Con bastante esfuerzo, balanceó el peso de Haldeman para poder levantar la mano y enseñarles a los demás la jeringa. Robinson dio un paso al frente, dispuesto a actuar, sin embargo, Angle lo detuvo.

―¿Qué es eso, Henry? ―preguntó.

―Es mi salida de esta locura. Solo un pinchazo y esta pesadilla terminará.

―No puedes estar hablando en serio ―protestó Gamboa―. Todavía podemos salir de esta. Juntos.

―Les ahorraré el trabajo ―entonces se volvió hacia su desesperado prisionero, el que lanzaba manotazos al aire, ya sin fuerzas―. Y ayudaré a mi amigo.

El tiempo pareció ralentizarse cuando su mano guió la jeringa hacia el cuello de Handelman y la aguja se clavó en su piel en el mismo instante en que un disparo retumbaba entre las paredes y una certera bala daba de lleno en el rostro de Lindenburger, arrojándolo de espaldas.

Paul Handelman cayó sobre el cadáver del que fuera su mejor amigo dentro de la misión. La jeringa seguía clavada en su cuello, pero el brazo que lo aprisionaba lo soltó al fin y rodó tristemente hacia un costado. Johana Gamboa se había llevado las dos manos a la boca para sofocar el grito de horror que subía por su garganta y Mark Angle se quedó congelado mirando a Robinson bajar su arma y guardarla con absoluta calma dentro de su mochila.

―No había otra opción, capitán ―dijo con frialdad.

Angle, presa de la impotencia, llegó hasta él con un par de largas cansadas.

―¡Hijo de perra! ―gruñó antes de darle un feroz puñetazo en la cara.

Robinson retrocedió, sorprendido, y se limpió de un manotazo el pequeño hilo de sangre que asomó por su boca.

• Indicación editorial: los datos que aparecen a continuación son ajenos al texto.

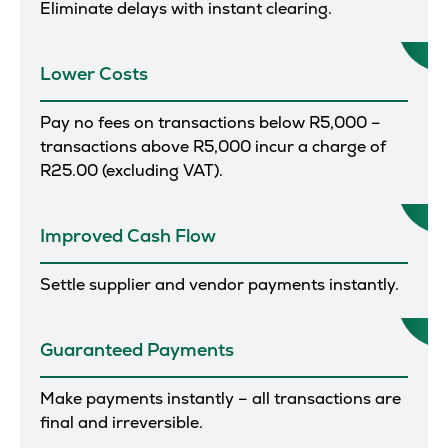
Eliminate delays with instant clearing.
Lower Costs
Pay no fees on transactions below R5,000 –
transactions above R5,000 incur a charge of
R25.00 (excluding VAT).
Improved Cash Flow
Settle supplier and vendor payments instantly.
Guaranteed Payments
Make payments instantly – all transactions are
final and irreversible.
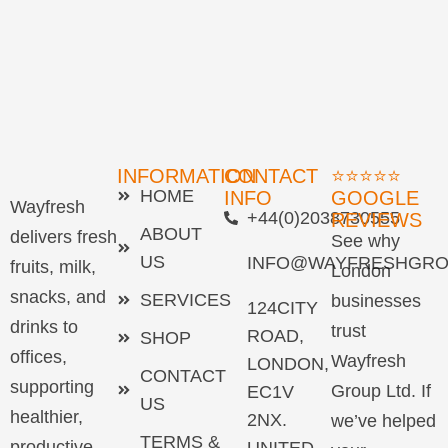
INFORMATION
CONTACT
⭐⭐⭐⭐⭐
HOME
INFO
GOOGLE
Wayfresh
+44(0)2038730555
REVIEWS
ABOUT
delivers fresh
See why
US
INFO@WAYFRESHGRO
fruits, milk,
London
snacks, and
SERVICES
businesses
124CITY
drinks to
trust
ROAD,
SHOP
offices,
Wayfresh
LONDON,
CONTACT
supporting
Group Ltd. If
EC1V
US
healthier,
2NX.
we’ve helped
TERMS &
productive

―Espero que eso le ayude a sentirse mejor, capitán ―mostró su dentadura teñida de rojo, con una mueca extraña―. Y que ahora sí tenga los pantalones para hacer su trabajo, porque yo no dudaré en hacer el mío.

Se echó la mochila a la espalda, dio media vuelta y salió del área médica sin mirar atrás.